L’unité économique et sociale (« l’UES ») est un périmètre d’origine jurisprudentielle d’implantation des instances de représentation du personnel :

  • Conçu historiquement pour contrecarrer la multiplication des entités juridiques effectuée dans le (seul) but de contrer la mise en place d’institutions représentatives du personnel,
  • l’UES a, depuis, évolué pour représenter un instrument privilégié pour la mise en place des instances de représentation du personnel au sein d’organisations d’entreprises aux structures et dimensions complexes.
  • Lorsqu’elle est reconnue (dans un contexte judiciaire ou par accord collectif), le périmètre de mise en œuvre de la représentation du personnel n’est plus limité à l’entreprise mais s’étend à l’ensemble des sociétés qui composent cette UES comme si celle-ci n’était qu’une seule et même entreprise.
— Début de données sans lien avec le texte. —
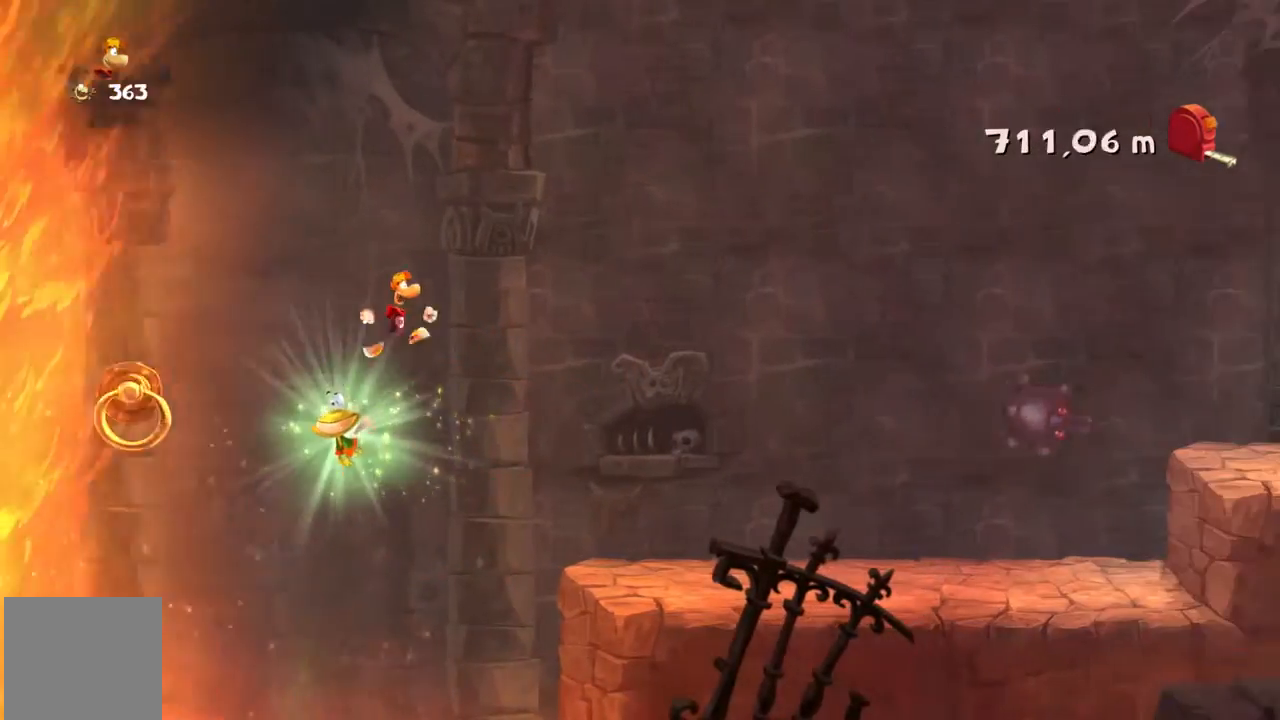
{"buttons": ["R2"], "left_stick": "right", "events": []}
Dans ces circonstances, l’UES trouvait un intérêt partagé tant côté Direction que côté organisations syndicales : 

  • Côté direction :  l’UES pouvait être un outil de rationalisation des instances de représentation du personnel : elle permettait ainsi de rapprocher, au sein d’une même instance, des sociétés juridiquement distinctes (en raison par exemple d’une politique d’acquisition sans intégration) dont les activités présentent des caractéristiques très proches
  • Côté organisations syndicales : l’UES pouvait constituer une alternative plus forte qu’un comité de groupe, notamment en raison des informations-consultations obligatoires devant un CCE et/ou un CE mais inexistantes devant un comité de groupe : l’UES avait ainsi accès à des informations sur le fonctionnement de sociétés pour lesquelles, par ailleurs, elle ne disposait d’aucune information en raison de l’absence d’élus ou de section syndicale

Mais l’instauration du comité social et économique (CSE) interroge sur l’intérêt aujourd’hui pour les directions du concept même d’UES :

  • Sous réserve d’obtenir l’accord des organisations syndicales représentatives majoritaires, le fonctionnement du nouveau CSE risque de relativiser fortement l’intérêt, pour une direction, du maintien de l’UES
  • En effet risquent d’être négociés dans l’accord, les règles de découpage des établissements, la mise en place ou non d’une CSSCT, le nombre de représentants, le nombre de réunions, le budget ASC, etc…
  • Ces nouvelles règles de fonctionnement définies par accord risquent finalement de rendre moins pertinent pour une direction, le recours à l’UES.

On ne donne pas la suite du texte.